I have two coins. I want to find the probability of getting one head if I peek and tell you that at least one of the coins is definitely a head when two coins are tossed? Please let me know the my answer is whether correct or not?
This is my solution When two coins are tossed, we have 4 outcomes are equally likely: HH, HT, TH, TT.
Let A be the event that getting one head $A=\{H\}$, then $P(A)=1$
Let B be the event that at least one of the coins is definitely a head is $B=\{ HT,TH,HH \}$, then $P(B)=3/4$
Then $A∩B=0$ We want $P(A|B)$ (the probability of A given B).

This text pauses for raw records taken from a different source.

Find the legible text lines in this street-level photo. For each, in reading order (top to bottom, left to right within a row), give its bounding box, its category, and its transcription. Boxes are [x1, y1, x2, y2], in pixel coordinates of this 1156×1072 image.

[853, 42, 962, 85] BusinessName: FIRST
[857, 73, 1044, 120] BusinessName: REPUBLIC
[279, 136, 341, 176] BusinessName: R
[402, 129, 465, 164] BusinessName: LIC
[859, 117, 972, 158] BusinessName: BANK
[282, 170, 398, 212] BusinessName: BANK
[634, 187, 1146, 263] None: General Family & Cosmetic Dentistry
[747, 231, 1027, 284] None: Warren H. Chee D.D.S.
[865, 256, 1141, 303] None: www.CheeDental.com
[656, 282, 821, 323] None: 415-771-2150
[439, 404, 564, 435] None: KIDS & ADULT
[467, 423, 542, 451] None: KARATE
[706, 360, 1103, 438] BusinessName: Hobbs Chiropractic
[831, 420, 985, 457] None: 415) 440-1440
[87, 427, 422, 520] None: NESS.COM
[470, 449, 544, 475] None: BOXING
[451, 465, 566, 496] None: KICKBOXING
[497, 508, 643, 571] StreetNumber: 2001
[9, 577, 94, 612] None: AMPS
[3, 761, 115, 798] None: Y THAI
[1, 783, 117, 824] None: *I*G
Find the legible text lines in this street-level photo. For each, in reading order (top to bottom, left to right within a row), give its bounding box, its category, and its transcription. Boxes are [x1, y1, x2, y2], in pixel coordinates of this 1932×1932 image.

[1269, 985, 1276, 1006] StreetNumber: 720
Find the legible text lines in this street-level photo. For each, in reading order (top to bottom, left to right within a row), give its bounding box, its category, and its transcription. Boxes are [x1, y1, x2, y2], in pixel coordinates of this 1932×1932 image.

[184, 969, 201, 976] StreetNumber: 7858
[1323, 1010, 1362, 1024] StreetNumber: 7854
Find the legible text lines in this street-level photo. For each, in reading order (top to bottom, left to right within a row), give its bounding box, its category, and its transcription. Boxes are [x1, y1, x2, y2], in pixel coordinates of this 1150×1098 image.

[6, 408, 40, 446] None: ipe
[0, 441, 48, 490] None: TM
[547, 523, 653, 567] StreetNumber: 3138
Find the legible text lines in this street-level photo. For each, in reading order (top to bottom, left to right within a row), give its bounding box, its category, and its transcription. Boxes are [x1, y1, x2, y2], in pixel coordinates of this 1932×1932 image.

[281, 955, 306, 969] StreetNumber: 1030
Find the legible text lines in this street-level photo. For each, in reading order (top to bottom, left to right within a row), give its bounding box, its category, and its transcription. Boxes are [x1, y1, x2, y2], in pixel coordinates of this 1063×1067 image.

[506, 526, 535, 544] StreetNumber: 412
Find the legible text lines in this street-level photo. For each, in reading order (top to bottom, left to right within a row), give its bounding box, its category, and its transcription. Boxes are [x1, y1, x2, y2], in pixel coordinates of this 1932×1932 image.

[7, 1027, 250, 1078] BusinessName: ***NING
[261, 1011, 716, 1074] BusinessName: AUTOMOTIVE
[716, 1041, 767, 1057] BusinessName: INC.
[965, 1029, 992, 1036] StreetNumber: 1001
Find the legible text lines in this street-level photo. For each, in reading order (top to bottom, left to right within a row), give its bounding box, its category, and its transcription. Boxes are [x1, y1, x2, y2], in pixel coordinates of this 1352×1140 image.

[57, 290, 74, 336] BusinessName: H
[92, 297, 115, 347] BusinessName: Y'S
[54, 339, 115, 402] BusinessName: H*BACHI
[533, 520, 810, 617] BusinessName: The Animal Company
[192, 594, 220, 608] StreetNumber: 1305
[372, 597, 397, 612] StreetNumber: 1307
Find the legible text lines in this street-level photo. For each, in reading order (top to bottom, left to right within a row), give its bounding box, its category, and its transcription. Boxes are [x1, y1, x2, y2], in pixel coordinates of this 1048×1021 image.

By a standard formula, $P(A|B)=\frac{P(A∩B)}{P(B)}=0$
Actually, I am confusing about A event. What does it mean of getting one head? In my knowledge, I think that getting one head means we only achieve one head from two coins. But it looks like impossible case because when we toss, we often have 4 outcomes such that HH,HT,TH,TT.
As comment of Zoran Loncarevic, the event A will be A={HT,TH} , Thereby $P(A)=1/2$
$A ∩ B=\{HT,TH\} $, thus $P(A ∩ B)=1/2$
Base on conditional prob., we have $P(A|B)=\frac{P(A∩B)}{P(B)} =\frac{1}{2} \times \frac{4}{3}=\frac{2}{3} $